- [Kaynak belge]:
○ ○ ○

Washington’da üniversitede Uluslararası Öğrenciler Birliği başkanıydım. 1967’de BM’de henüz temsilciliği olmadığı için Filistin meselesine bakan Kuveyt ya da Ürdün büyükelçisi ile sonradan Nobel Barış ödülü alan İsrail Büyükelçisi Izak Rabin’i konuşmaya davet ettik. Toplantı yapıldı, bütün kordiplomatik orada. İlk soru bana, ‘Bu ne biçim üniversite, böyle tek taraflı toplantı olur mu?’ oldu. İsrail’in davete gelmediğini söyledim, Arap diplomatlardan alkış çıktı ‘Kazandık işte, İsrail kaçtı’ diye. Üniversitede bana yakınlık duyan bir rektör yardımcısı ‘İsrail Büyükelçiliği ‘Bu adam kimdir, nasıl böyle bir şey yapar’ diye didik didik ediyor geçmişini. FBI da soruşturuyor’ dedi. 1964’de bir kongre için gittiğim Sovyetler Birliği’nde KGB kapımın önünde sandalyede oturarak, adım adım takip etti. Türkiye’de, babam 6 Mayıs’ta ölmüştü, radyoda hakkında çıkan haberleri banda alıp üstüne tarihini yazmıştım. Ankara’da polis eve gelmiş. Götürülen şeylerden biri de üzerinde ‘6 Mayıs’ yazan banttı. Deniz Gezmiş, Hüseyin İnan, Yusuf Arslan 6 Mayıs’ta asılmıştı ama bandı dinleyince şaşırmışlardır herhalde.

○ ○ ○

- [Yazılı yönerge 1]:
"family: Lophocoleaceae" ifadesini içeren satırdan "family: Curculionidae" ifadesini içeren satıra kadar, her iki uç dahil, kayıt satırlarını istem ve hedef adlı iki sütunlu bir CSV'ye aktarın. Her satır için satırdaki metni ve karşılığını ayrı tırnaklı alanlara yazın, satır sonlarını boşluğa çevirin ve resimleri cevaba almayın.

- [Kaynak kayıtlar]:
○ ○ ○

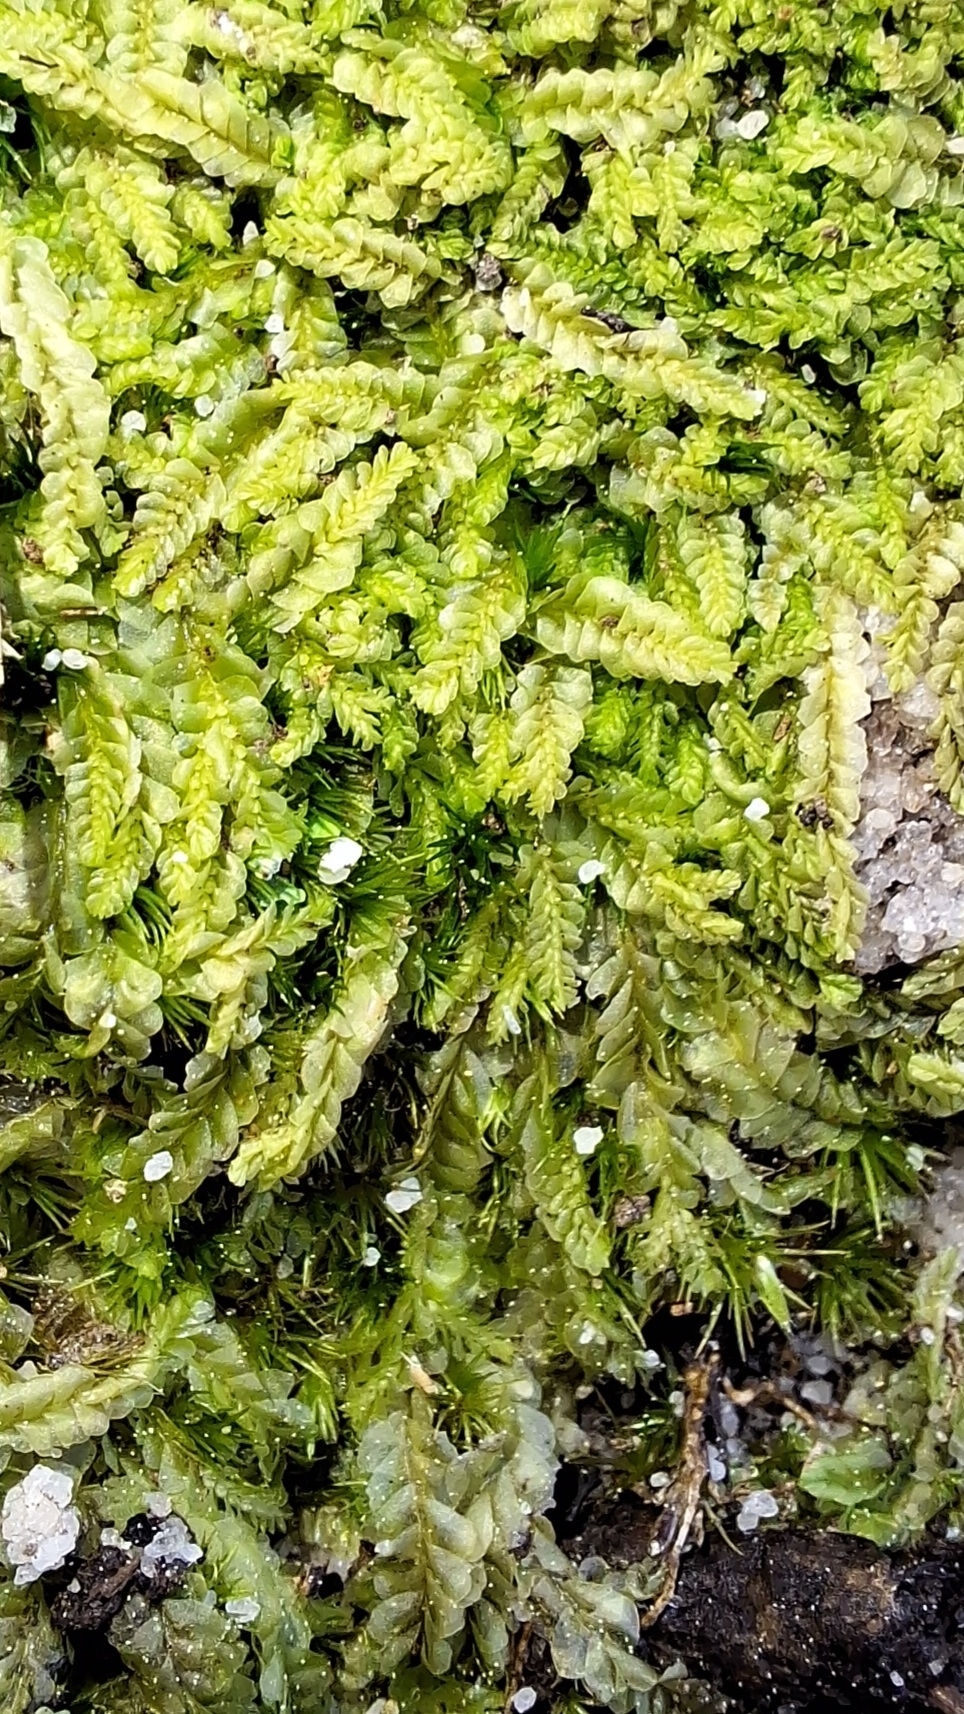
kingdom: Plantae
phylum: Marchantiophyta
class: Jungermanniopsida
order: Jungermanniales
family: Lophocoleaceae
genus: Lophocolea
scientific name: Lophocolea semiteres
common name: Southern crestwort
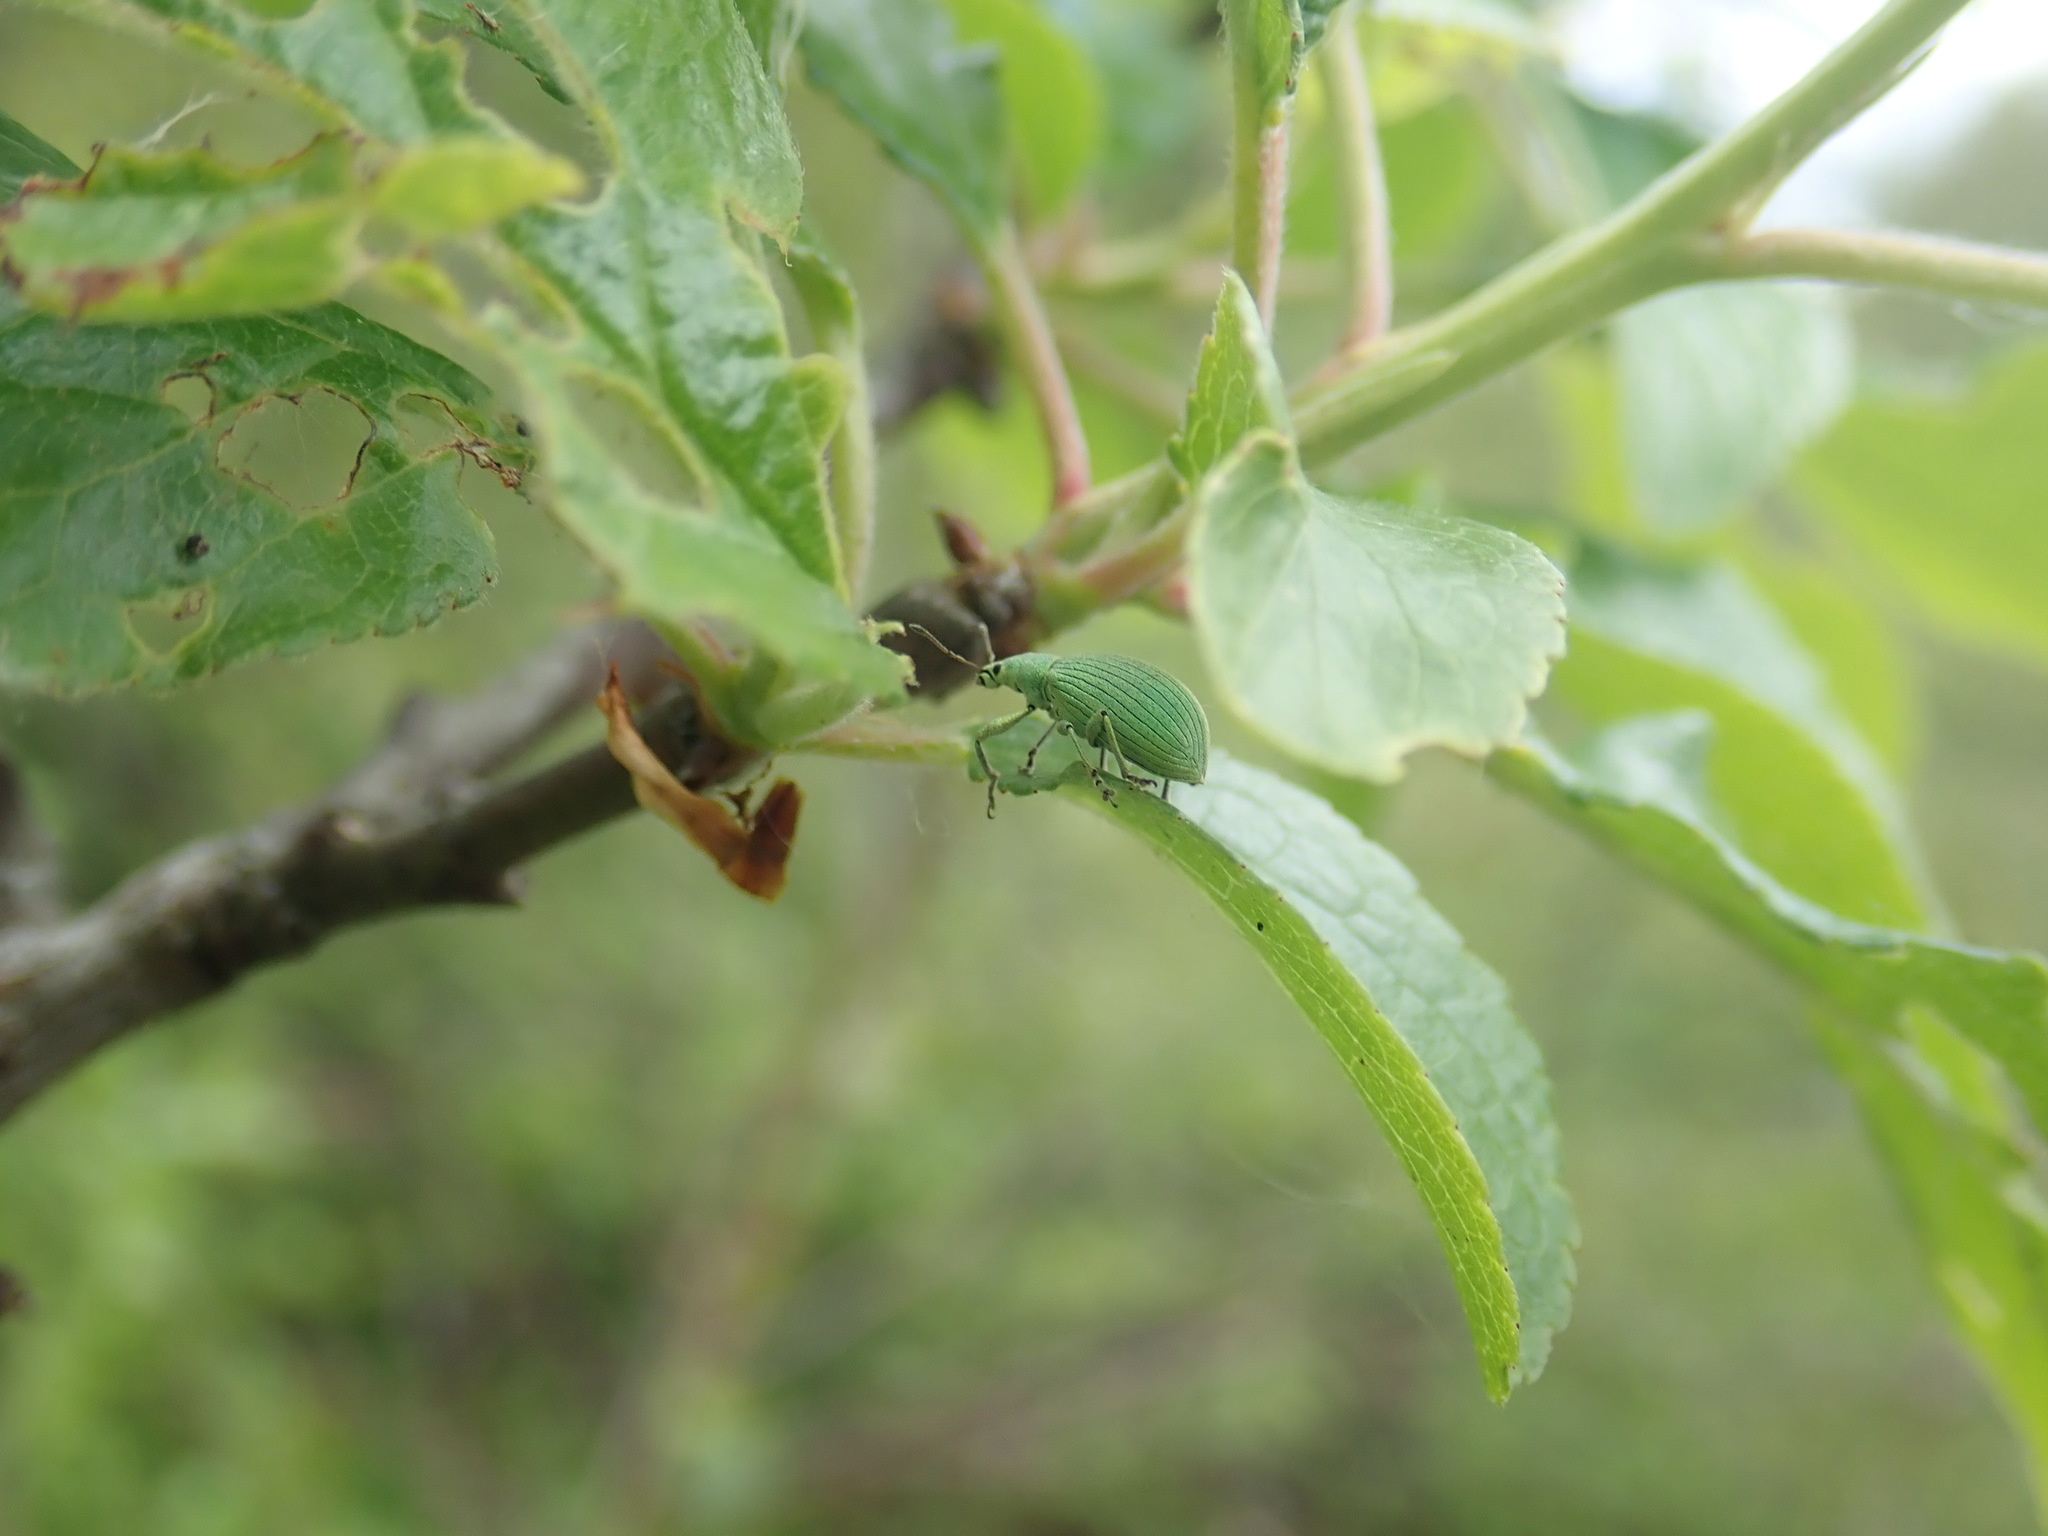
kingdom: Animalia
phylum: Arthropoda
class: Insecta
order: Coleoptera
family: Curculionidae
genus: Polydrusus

○ ○ ○

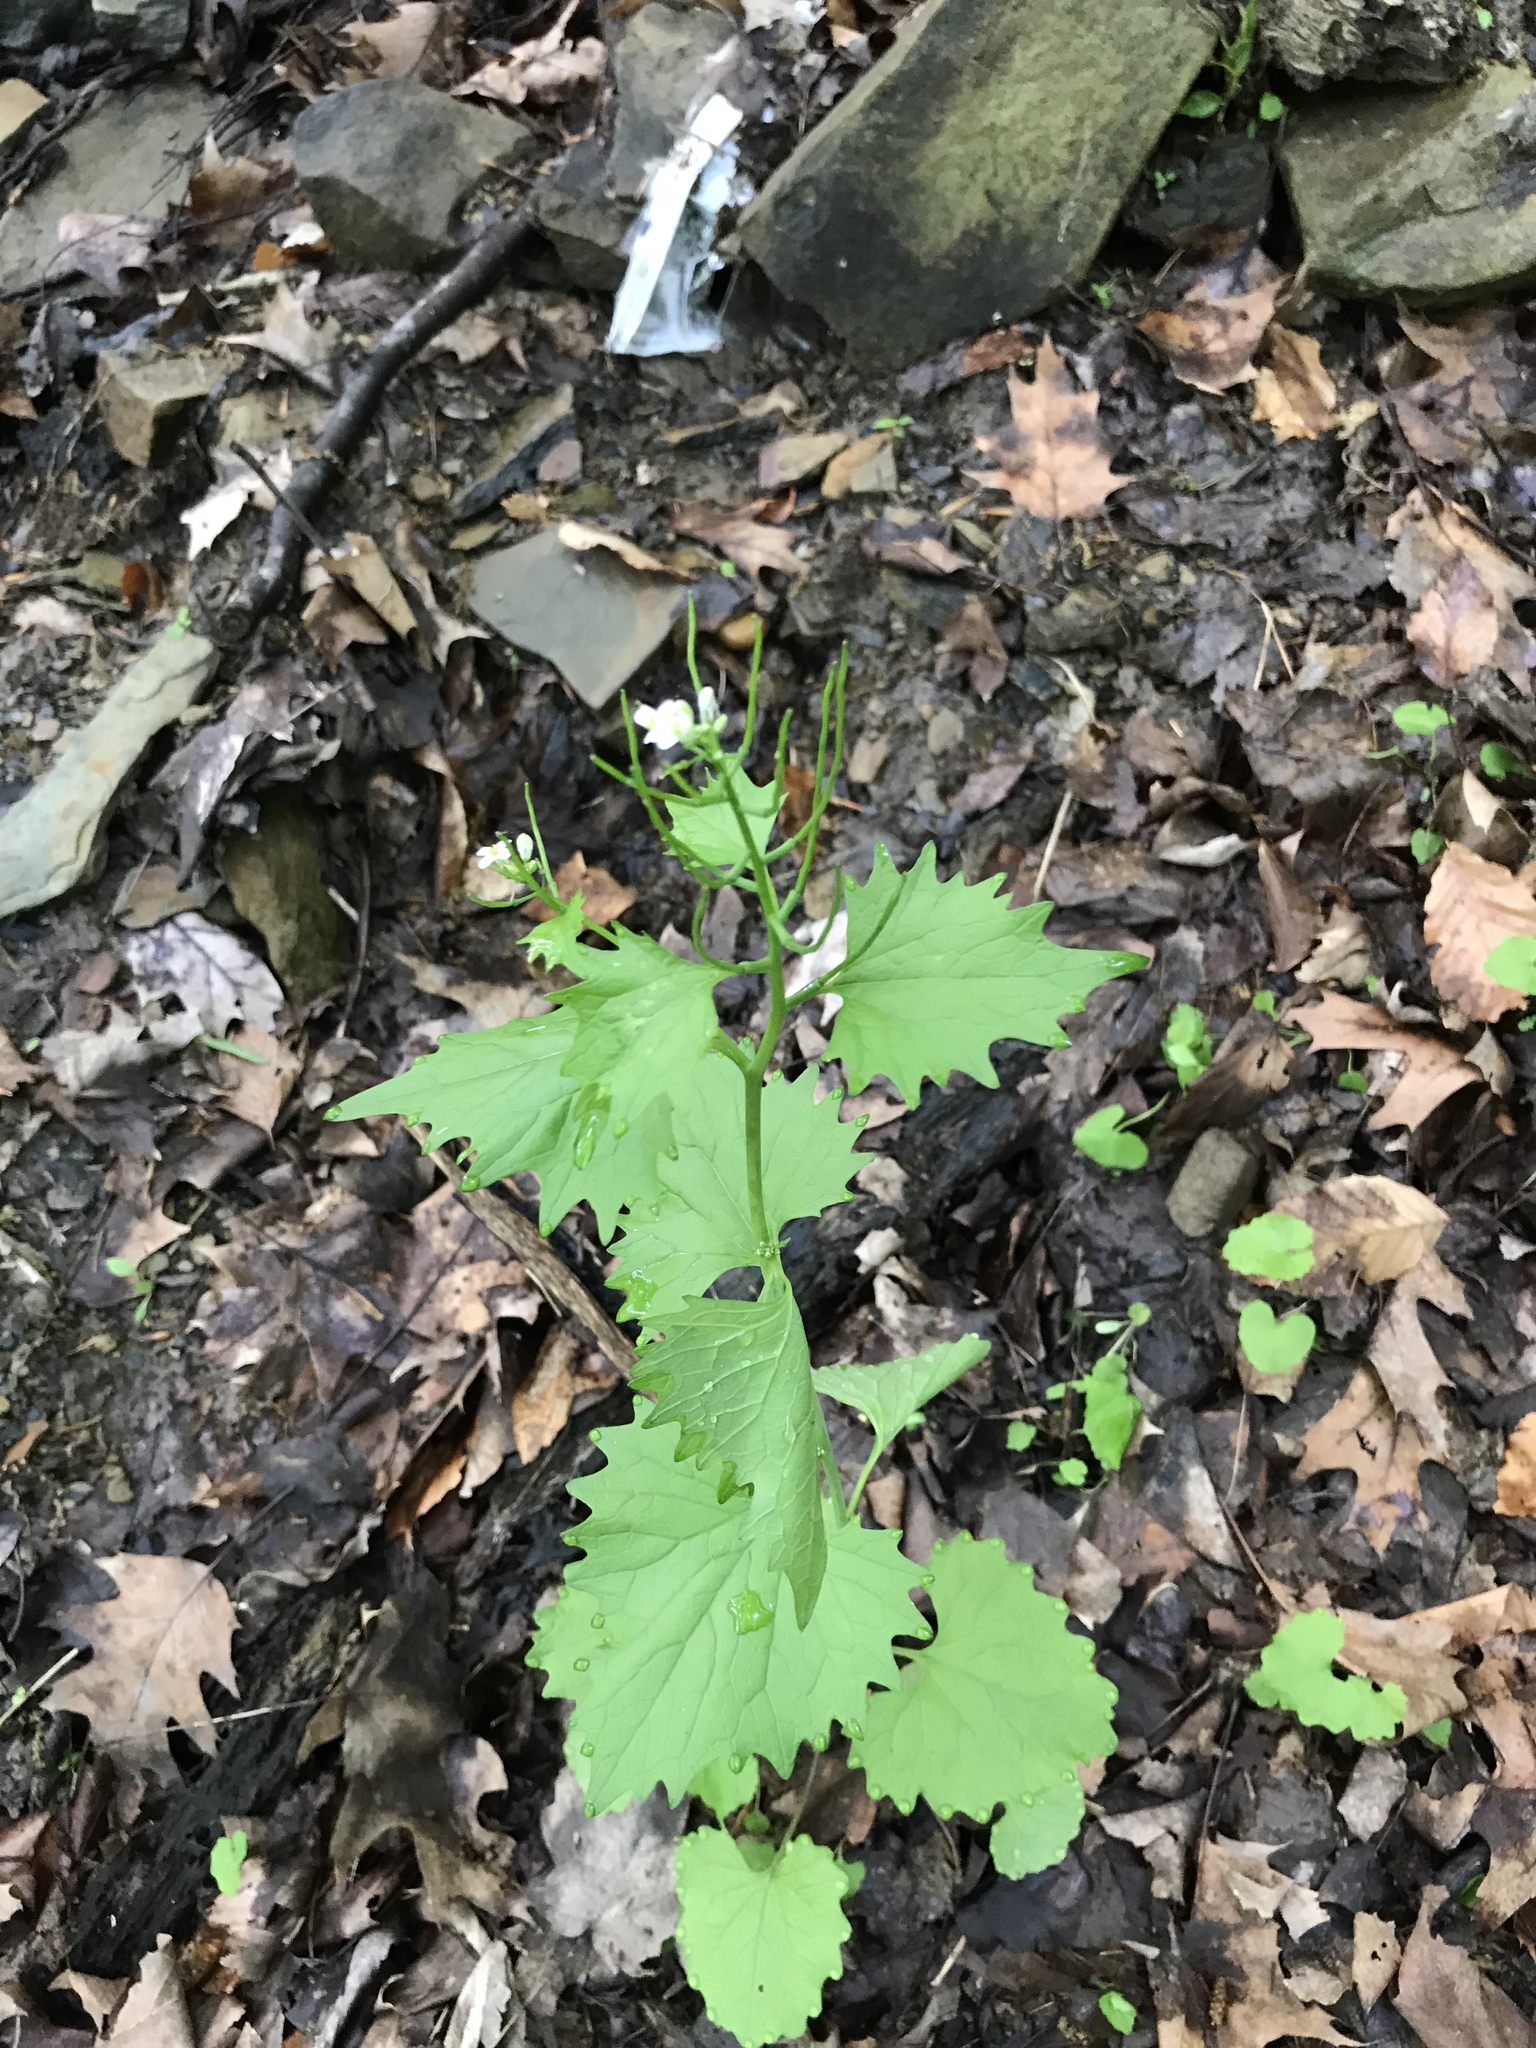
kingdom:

○ ○ ○

- [Yazılı yönerge 2]:
Kaynak belgeye göre aşağıdaki soruları cevaplayın.
(a) Yazar, Washington'daki üniversitede hangi birliğin başkanıydı?
(b) Yazar 1964'te bir kongre için hangi ülkeye gitmişti?
(c) Yazarın babası hangi tarihte ölmüştü?

- [Doğru cevap 1]:
istem,hedef
"family:","Lophocoleaceae"
"genus:","Lophocolea"
"scientific name:","Lophocolea semiteres"
"common name:","Southern crestwort"
"kingdom:","Animalia"
"phylum:","Arthropoda"
"class:","Insecta"
"order:","Coleoptera"
"family:","Curculionidae"

- [Doğru cevap 2]:
(a) Uluslararası Öğrenciler Birliği
(b) Sovyetler Birliği
(c) 6 Mayıs